Originally published Friday, September 22, 2006 at 12:00 AM
Movie Review
"All the King's Men": So much potential, so little power
There's a slightly faded, tired quality to the light in Steven Zaillian's "All the King's Men," and that seems appropriate for its milieu...
Seattle Times movie critic
There's a slightly faded, tired quality to the light in Steven Zaillian's "All the King's Men," and that seems appropriate for its milieu of the old South, of grand houses hung with dusty gauze curtains and of tired barrooms where the smoke has seeped into the threadbare furnishings. But that light turns out, inadvertently, to be an indicator of something else: Zaillian's movie is a little tired, too.
On paper, this looked to be one of the prestige movies of the year. The principal cast members, led by Sean Penn, had 15 Oscar nominations among them, the source material was a Pulitzer Prize-winning novel still widely read today (and previously transformed into a movie more than 50 years ago) and the writer/director was the respected screenwriter of "Schindler's List." But something happened to "All the King's Men" on the way to theaters. Due to be released around last Christmas (prime time for awards consideration), it abruptly disappeared from the release schedule, to resurface many months later on a quiet September weekend. Zaillian, it was reported, had been busily re-editing the film after an initial cut proved disappointing.
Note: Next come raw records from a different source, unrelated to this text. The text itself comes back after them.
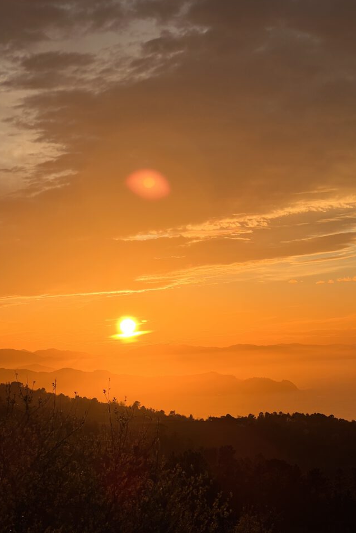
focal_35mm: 86
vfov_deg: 23.6
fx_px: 1276
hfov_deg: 15.9
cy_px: 261
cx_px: 147
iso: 32
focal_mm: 9
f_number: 2.8
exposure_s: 1/1908
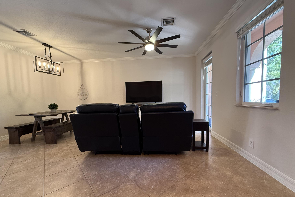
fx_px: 123
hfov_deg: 100.4
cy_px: 107
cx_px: 149
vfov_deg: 77.2
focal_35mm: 15
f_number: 2.2
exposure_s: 1/60
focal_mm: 2.22
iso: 250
"All the King's Men," with Sean Penn, Jude Law, Kate Winslet, James Gandolfini, Mark Ruffalo, Patricia Clarkson, Anthony Hopkins. Written and directed by Steven Zaillian, based on the novel by Robert Penn Warren. 124 minutes. Rated PG-13 for an intense sequence of violence, sexual content and partial nudity. Several theaters.
What remains is a curiosity: not a terrible film by any means, but one strangely lacking in impact. Some elements, such as James Horner's generic Big Important Movie score and Penn's slightly too bombastic performance, seem to be trying too hard; some, such as beautifully nuanced but frustratingly fragmented work by Patricia Clarkson, seem to have been lost along the way. The choice to move the action of the story from the '30s to the '50s (a decision by Zaillian, according to the film's press kit, in order to make the story more contemporary and less "nostalgic") doesn't make sense — take away the Depression, and the story's entirely changed.
Zaillian, to be fair, had taken on an almost impossible task. Warren's 1946 book is the story of a rising (and falling) Southern politician named Willie Stark (played by Penn), inspired by the colorful Louisiana governor Huey P. Long and told from the point of view of Jack Burden (Jude Law), a journalist who covers Stark's election and then becomes part of the politician's machine. Warren's gorgeous prose has the leisure of a steamy Southern afternoon; his details bloom like flowers ("a light sweet rain, falling out of a high sky, the kind that barely whispers with a silky sound on the surface of the water you are swimming in"), and he moves between a variety of characters and settings with a sly, unhurried ease.
Reducing the novel's 600+ pages into a two-hour narrative feature means making some big choices, and in Zaillian's case it means we lose much of what makes the story tick. Clarkson's character, a staffer involved with Stark on several levels, becomes little more than a cipher, and Stark's political rise seems to happen strangely quickly and mostly off screen. The dramatic final act doesn't resonate as it should; the film keeps its distance, as if gazing at us over a shoulder.
But Zaillian, his cast and director of photography Pawel Edelman ("The Pianist") find some moments worthy of Warren's words. Kate Winslet, as Jack's childhood love, is photographed like a moody angel. In one shot of a late-night swim, she walks away from the camera and into a moonbeam, her body a black silhouette against the white light. Many of the details are spot-on, such as the way a sharply raised voice in a fading mansion can make a chandelier's crystals tinkle like tiny bells. "All the King's Men" is full of bits that work; unfortunately, they never quite add up to a whole.